● **PROBLEM TO SOLVE**
From the line with "table_header [897, 232, 995, 282]" through the line with "table_header [151, 232, 405, 282]", repeat the entries verbatim, both end lines included, and add nothing.

+++ TASK INPUT +++

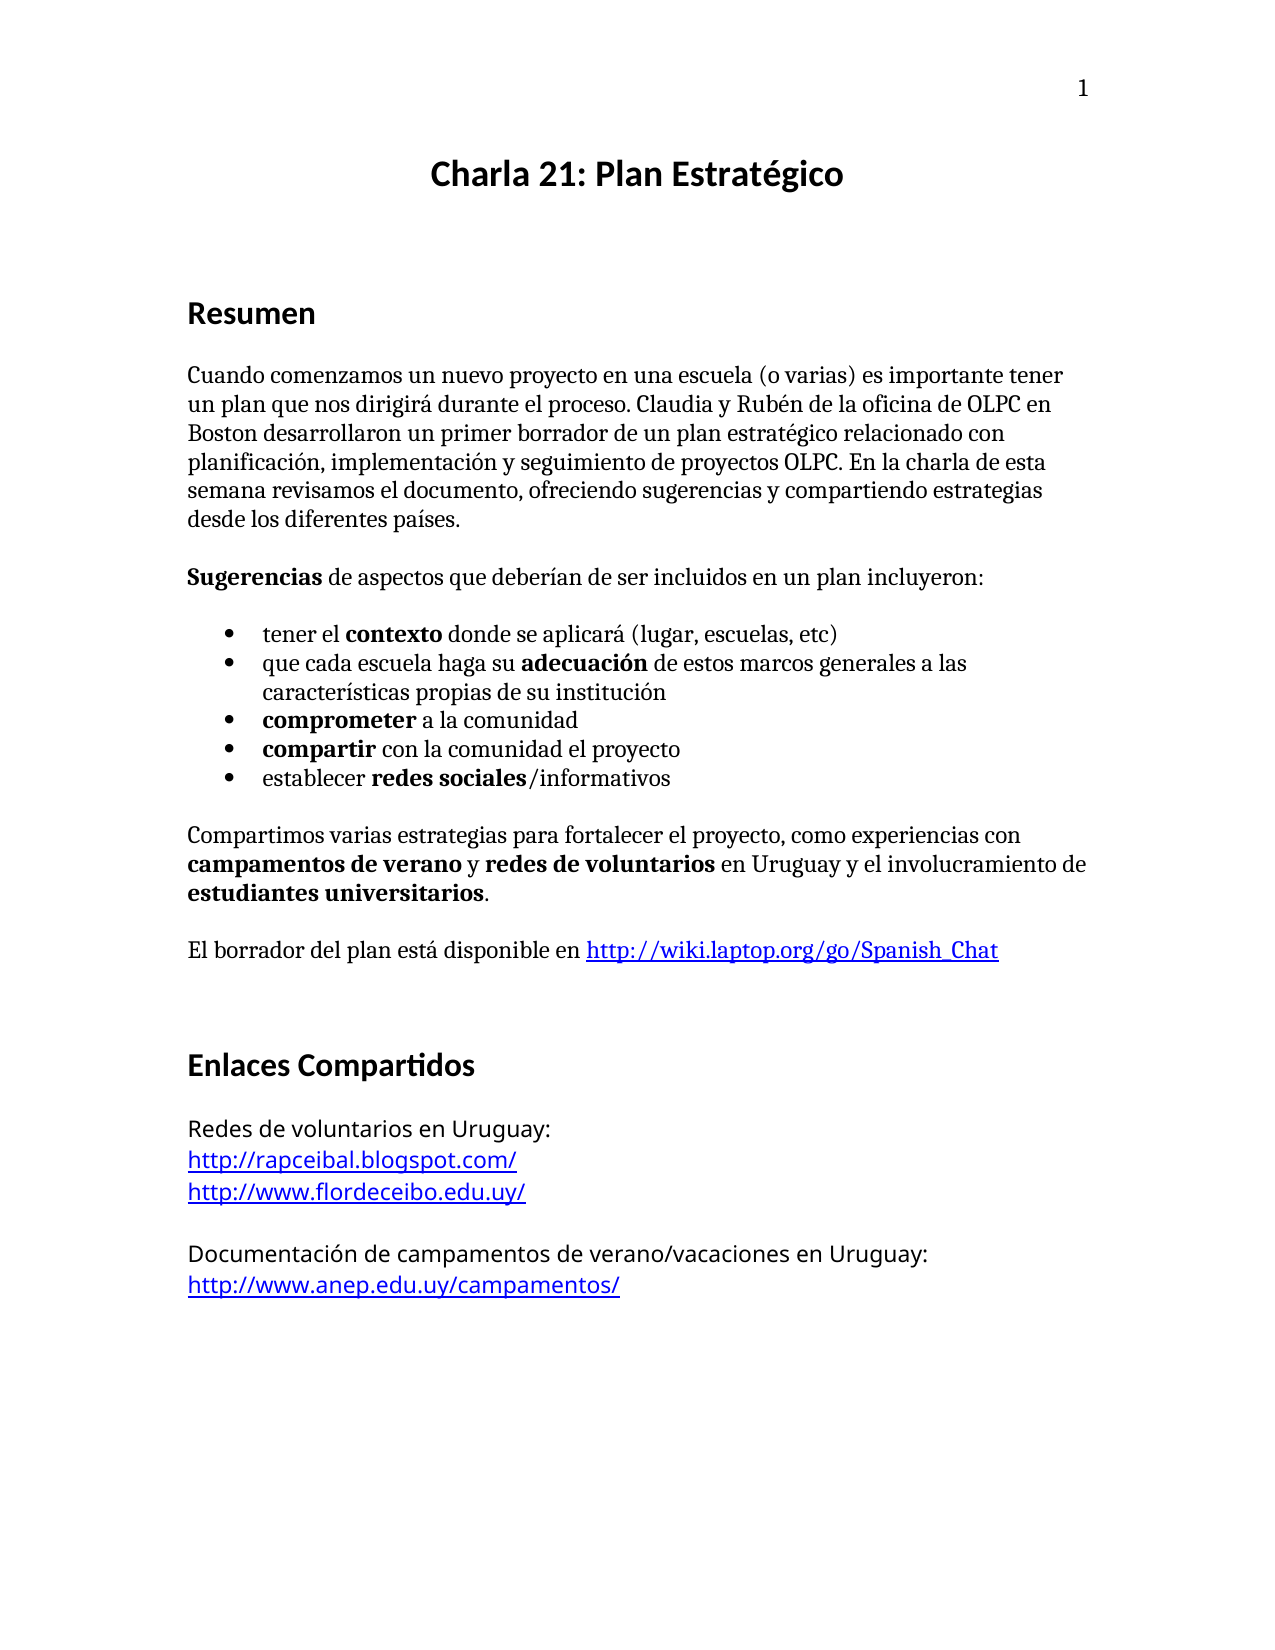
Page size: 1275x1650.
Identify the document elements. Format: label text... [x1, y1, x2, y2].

text http://www.flordeceibo.edu.uy/ [187, 1176, 1087, 1207]
text Sugerencias de aspectos que deberían de ser incluidos en un plan incluyeron: [187, 562, 1087, 591]
text Documentación de campamentos de verano/vacaciones en Uruguay: [187, 1238, 1087, 1269]
list tener el contexto donde se aplicará (lugar, escuelas, etc) [225, 620, 1087, 649]
list comprometer a la comunidad [225, 706, 1087, 735]
text Charla 21: Plan Estratégico [187, 150, 1087, 196]
subtitle Resumen [187, 292, 1087, 332]
list que cada escuela haga su adecuación de estos marcos generales a las características propias de su institución [225, 649, 1087, 706]
list establecer redes sociales/informativos [225, 764, 1087, 792]
subtitle Enlaces Compartidos [187, 1044, 1087, 1084]
list compartir con la comunidad el proyecto [225, 735, 1087, 764]
text Cuando comenzamos un nuevo proyecto en una escuela (o varias) es importante tener un plan que nos dirigirá durante el proceso. Claudia y Rubén de la oficina de OLPC en Boston desarrollaron un primer borrador de un plan estratégico relacionado con planificación, implementación y seguimiento de proyectos OLPC. En la charla de esta semana revisamos el documento, ofreciendo sugerencias y compartiendo estrategias desde los diferentes países. [187, 361, 1087, 534]
text http://rapceibal.blogspot.com/ [187, 1144, 1087, 1176]
text Redes de voluntarios en Uruguay: [187, 1113, 1087, 1144]
text http://www.anep.edu.uy/campamentos/ [187, 1269, 1087, 1301]
text El borrador del plan está disponible en http://wiki.laptop.org/go/Spanish_Chat [187, 936, 1087, 965]
text Compartimos varias estrategias para fortalecer el proyecto, como experiencias con campamentos de verano y redes de voluntarios en Uruguay y el involucramiento de estudiantes universitarios. [187, 821, 1087, 907]
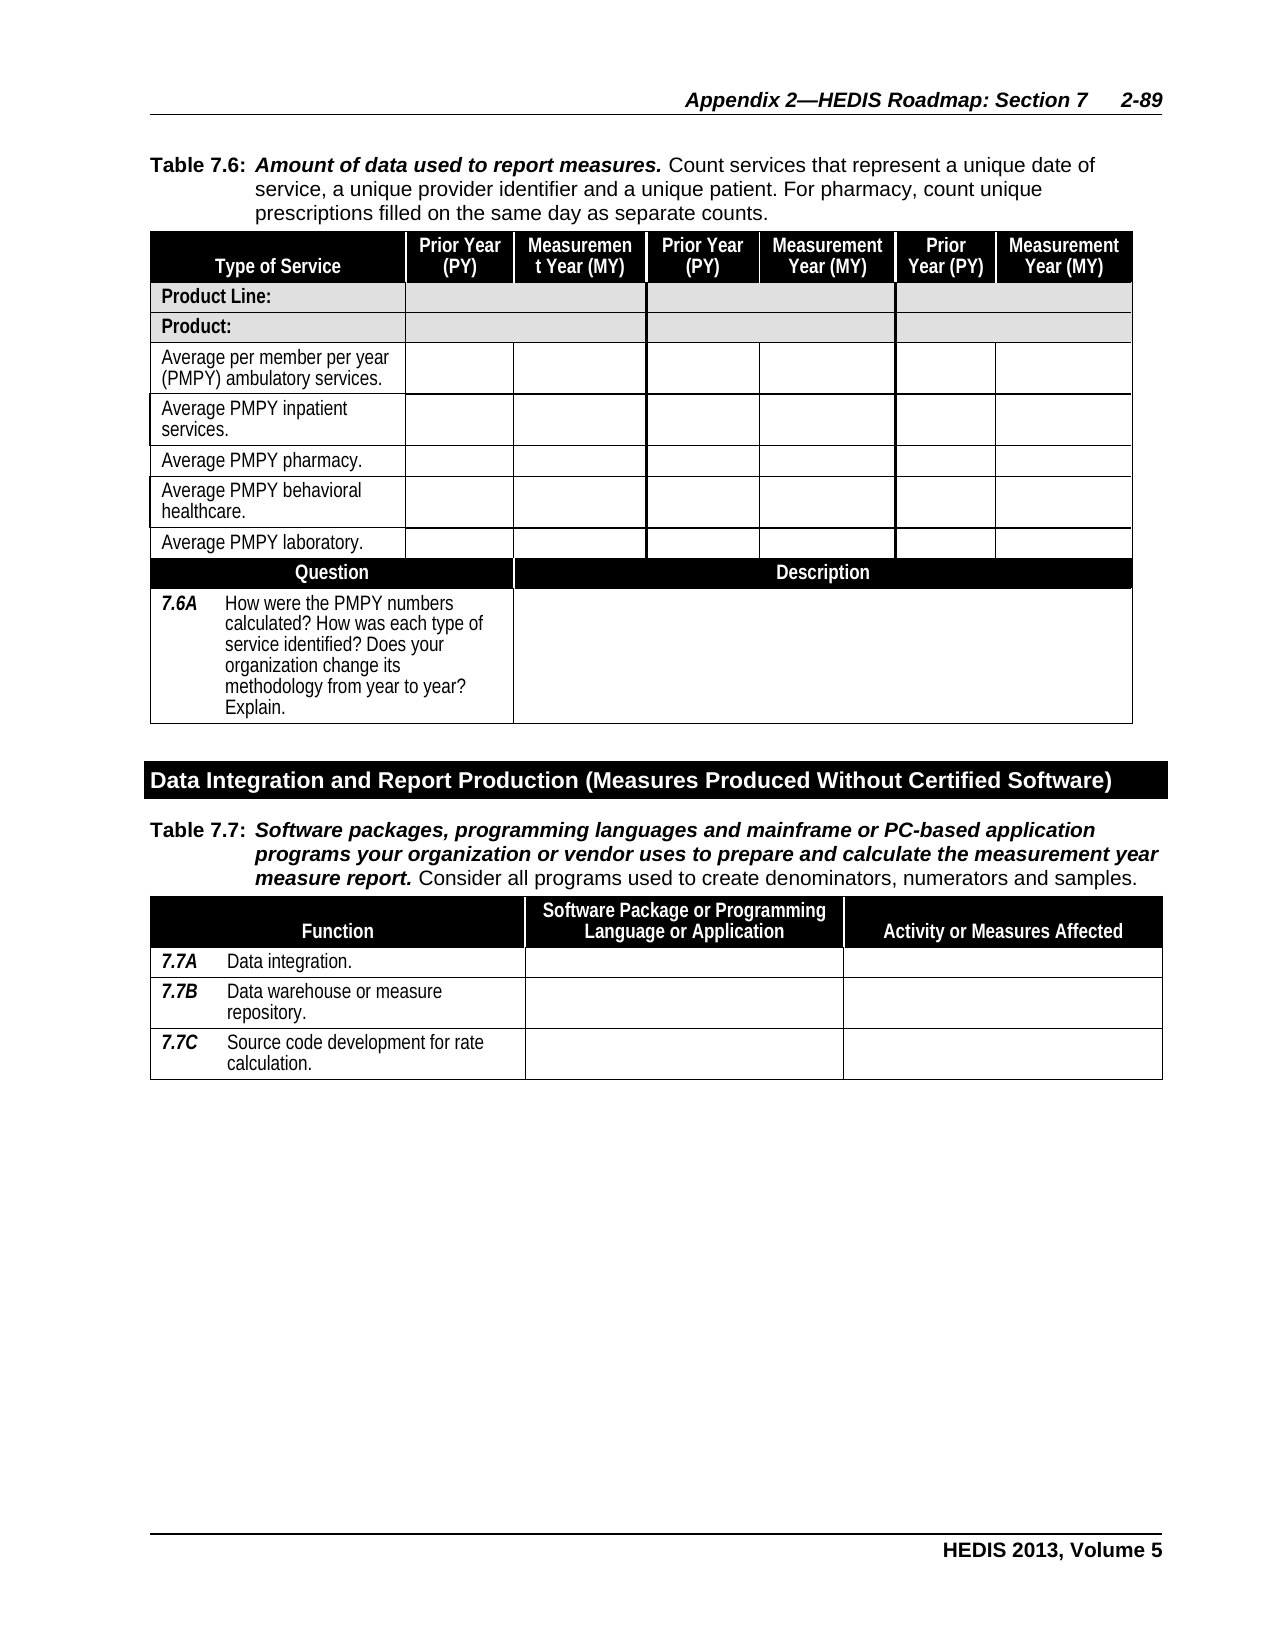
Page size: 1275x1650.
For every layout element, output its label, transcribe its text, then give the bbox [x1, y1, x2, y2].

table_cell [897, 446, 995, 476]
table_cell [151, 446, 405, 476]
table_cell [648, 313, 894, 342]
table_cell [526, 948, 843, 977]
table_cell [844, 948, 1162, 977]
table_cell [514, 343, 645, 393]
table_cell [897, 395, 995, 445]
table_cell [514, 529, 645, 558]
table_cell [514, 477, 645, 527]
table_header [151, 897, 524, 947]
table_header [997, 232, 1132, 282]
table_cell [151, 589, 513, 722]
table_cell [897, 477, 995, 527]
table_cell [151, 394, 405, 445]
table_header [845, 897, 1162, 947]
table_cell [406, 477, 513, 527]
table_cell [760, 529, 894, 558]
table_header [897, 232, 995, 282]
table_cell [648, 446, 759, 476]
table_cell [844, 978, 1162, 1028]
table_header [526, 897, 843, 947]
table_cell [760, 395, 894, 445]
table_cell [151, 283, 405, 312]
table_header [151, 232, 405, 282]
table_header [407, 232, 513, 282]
subtitle Table 7.7: Software packages, programming languages and mainframe or PC-based application programs your organization or vendor uses to prepare and calculate the measurement year measure report. Consider all programs used to create denominators, numerators and samples. [150, 817, 1162, 889]
text Data Integration and Report Production (Measures Produced Without Certified Software) [146, 763, 1167, 797]
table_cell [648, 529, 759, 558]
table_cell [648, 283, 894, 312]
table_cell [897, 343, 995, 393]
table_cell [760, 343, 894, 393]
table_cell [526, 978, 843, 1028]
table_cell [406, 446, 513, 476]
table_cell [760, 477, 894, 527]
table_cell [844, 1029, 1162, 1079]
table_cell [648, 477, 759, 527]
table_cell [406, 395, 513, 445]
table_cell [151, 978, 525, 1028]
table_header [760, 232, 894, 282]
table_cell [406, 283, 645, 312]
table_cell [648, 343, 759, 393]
subtitle Table 7.6: Amount of data used to report measures. Count services that represent a unique date of service, a unique provider identifier and a unique patient. For pharmacy, count unique prescriptions filled on the same day as separate counts. [150, 153, 1162, 224]
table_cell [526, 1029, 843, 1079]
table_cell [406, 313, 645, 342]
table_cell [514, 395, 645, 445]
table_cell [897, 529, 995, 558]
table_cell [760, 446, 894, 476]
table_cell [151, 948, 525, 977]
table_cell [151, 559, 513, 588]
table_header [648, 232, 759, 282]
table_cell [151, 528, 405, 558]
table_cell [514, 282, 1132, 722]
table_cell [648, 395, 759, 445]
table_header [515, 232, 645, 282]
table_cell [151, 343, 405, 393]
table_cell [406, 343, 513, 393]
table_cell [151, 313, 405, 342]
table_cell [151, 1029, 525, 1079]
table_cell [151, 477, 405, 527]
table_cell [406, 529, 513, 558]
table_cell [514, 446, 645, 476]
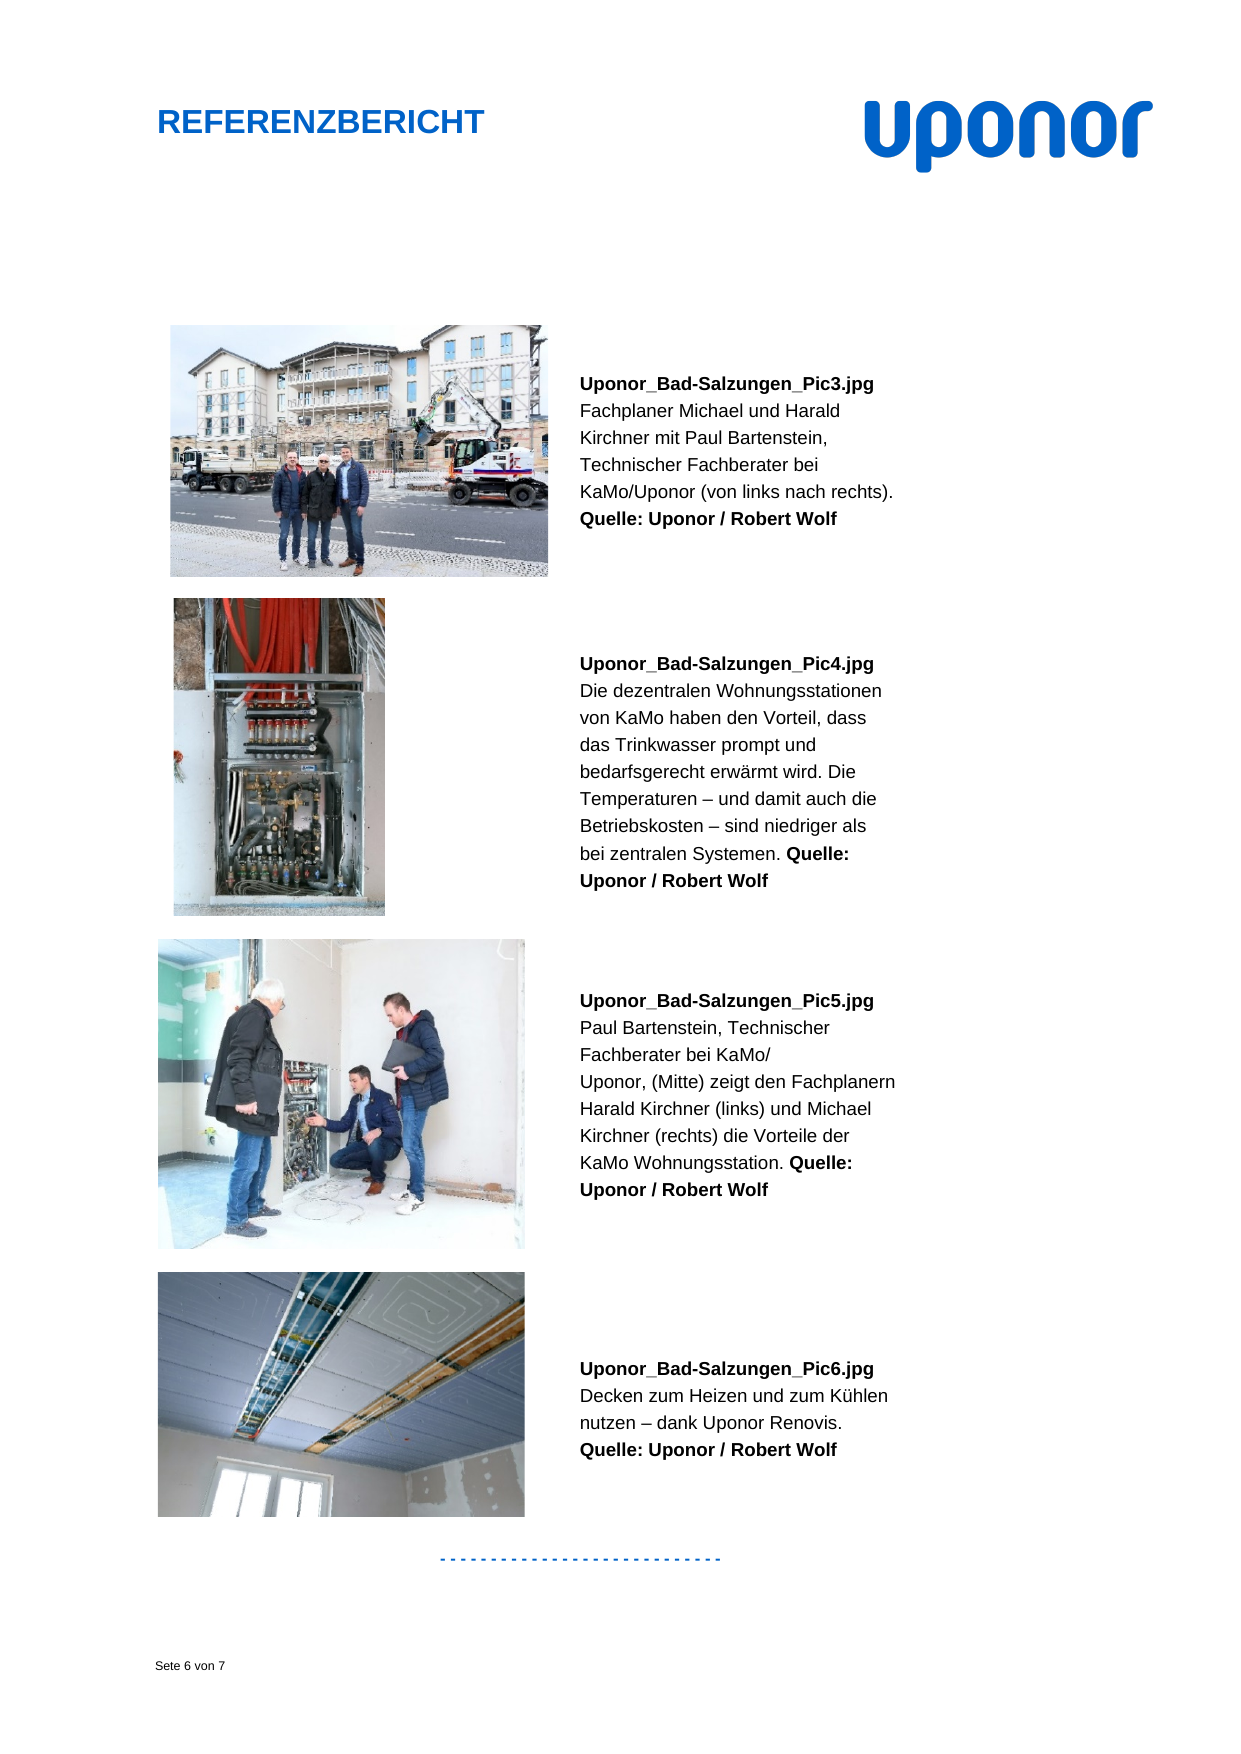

+++

● **RESPONSE**
table_header [897, 232, 995, 282]
table_cell [648, 446, 759, 476]
table_cell [844, 978, 1162, 1028]
table_header [526, 897, 843, 947]
table_cell [760, 395, 894, 445]
table_cell [151, 283, 405, 312]
table_header [151, 232, 405, 282]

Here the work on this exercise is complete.